Azka langsung mengangguk. Tentu saja beruntung, siapapun itu. Semua temannya juga tahu walaupun Reyhan sering menaikkan suaranya, ia adalah salah satu yang paling tulus. Diakui sekelompok orang sudah cukup membuktikan kalau Reyhan itu berhati lembut.
"Oh, ya. Terima kasih juga untukmu dan Mommy. Bingkisan yang kalian kirimkan sudah aku rapikan dan akan diberikan ke pengunjung café pada hari amal."
"Dia senang sekali saat tahu kalau kau akan membuat acara amal. Antusias bertanya kira – kira hal apa yang masih dibutuhkan selain kue karena dia bilang sudah banyak kue dan takut tidak akan termakan kalau terlalu banyak. Aku sempat menyarankan membuat sabun herbal yang biasa ia jual dulu, tapi dia bilang kalau membuat banyak pasti akan memakan waktu lama, dan jadilah bingkisan itu saja."
Ryasa tersenyum. Ia menepuk bahu Azka yang jauh lebih tinggi darinya dan tertawa saat menyadari wajah Azka yang memerah. Ia tahu betul kalau Azka menyukainya, tapi entah kenapa laki – laki dengan wajah bule itu belum mengatakannya juga.
"Terima kasih sekali lagi, Azka. Aku akan memberikan bonus untukmu dan teman – temanmu saat acara amal nanti. Jangan lupa datang pagi – pagi saat hari dekorasi karena ku rasa akan memakan waktu lama. Bukan karena mengerjakan dekorasi, tapi aku ingin kalian semua berkumpul di café dan makan siang bersama."
Azka mengangguk paham. Menurut saja. Ia senang bisa bertemu dengan Ryasa di sini. Rasanya ia bisa terus menyebut nama Ryasa Ketika sendiri. Gadis itu tidak manja seperti sepupu – sepupunya, dan itulah yang membuat Azka menyukai Ryasa. Di umur sekarang ia tahu kalau memendam sepertinya lebih baik. Ryasa bukan sosok gadis yang butuh kekasih. Kakinya kelewat kuat untuk berdiri sendiri.
"Kak Azka! Ini kunci mobilnya jatuh."
Kala berlari ke tempat Azka berdiri. Bisa – bisanya Azka salah tingkah sampai menjatuhkan kunci mobil. Beruntung Kala yang menemukannya, bisa gawat kalau orang asing yang menemukannya. Setelah mengucapkan salam dan akhirnya pergi meninggalkan Ryasa dan Kala, Kala langsung menodong Ryasa dengan segala pertanyaan. Gadis heboh ini benar – benar tidak bisa diam rupanya.
"Jadi pacar Kak Azka?"
"Jangan asal bicara, Kala. Lebih baik kau makan permenmu dan ayo bayar semua ini." Ryasa menunjukkan sekeranjang belanjaan yang ia bawa. Kala menyengir. Siapa tahu ia bisa dapat pajak karena Azka dan Kala berpacaran.

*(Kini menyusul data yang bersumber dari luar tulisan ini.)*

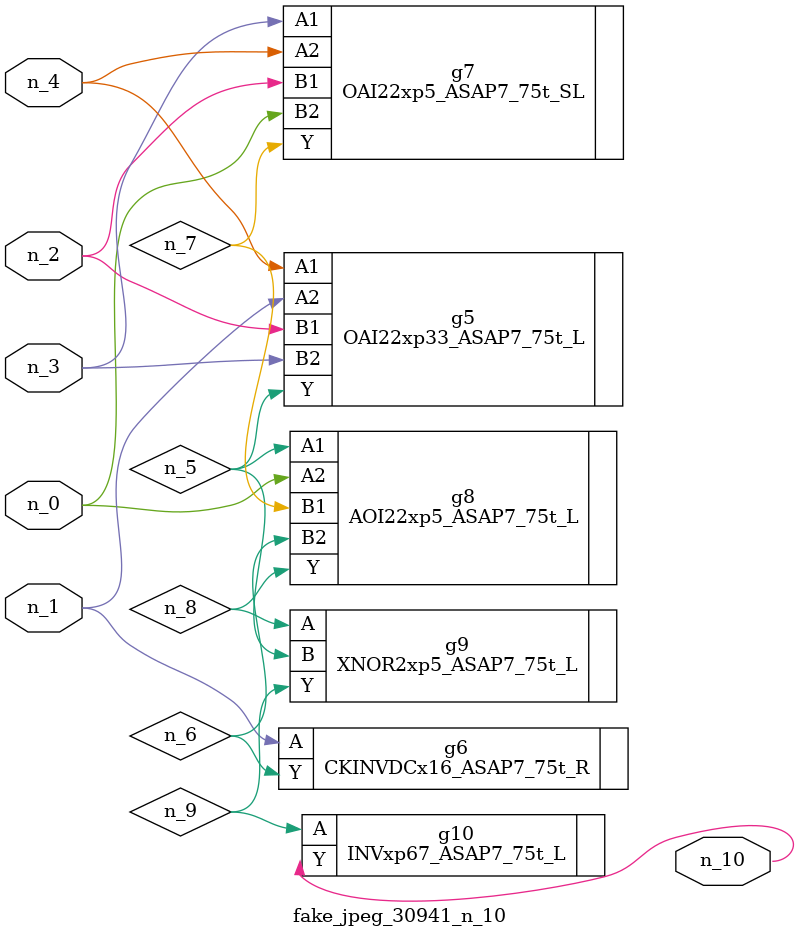
<source format=v>
module fake_jpeg_30941_n_10 (n_3, n_2, n_1, n_0, n_4, n_10);

input n_3;
input n_2;
input n_1;
input n_0;
input n_4;

output n_10;

wire n_8;
wire n_9;
wire n_6;
wire n_5;
wire n_7;

OAI22xp33_ASAP7_75t_L g5 ( 
.A1(n_4),
.A2(n_1),
.B1(n_2),
.B2(n_3),
.Y(n_5)
);

CKINVDCx16_ASAP7_75t_R g6 ( 
.A(n_1),
.Y(n_6)
);

OAI22xp5_ASAP7_75t_SL g7 ( 
.A1(n_3),
.A2(n_4),
.B1(n_2),
.B2(n_0),
.Y(n_7)
);

AOI22xp5_ASAP7_75t_L g8 ( 
.A1(n_5),
.A2(n_0),
.B1(n_7),
.B2(n_6),
.Y(n_8)
);

XNOR2xp5_ASAP7_75t_L g9 ( 
.A(n_8),
.B(n_5),
.Y(n_9)
);

INVxp67_ASAP7_75t_L g10 ( 
.A(n_9),
.Y(n_10)
);


endmodule
</source>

Kalau bicara soal Azka dan masa lalu mungkin akan memakan waktu sedikit lama. Tidak banyak kejadian romantis yang terjadi di antara keduanya, tapi cukup memberitahu kepada orang sekitar kalau keduanya pernah sama – sama menyukai. Tidak begitu dekat karena Ryasa memiliki Reyhan yang membatasi waktunya bermain bersama teman – temannya saat SMA dulu.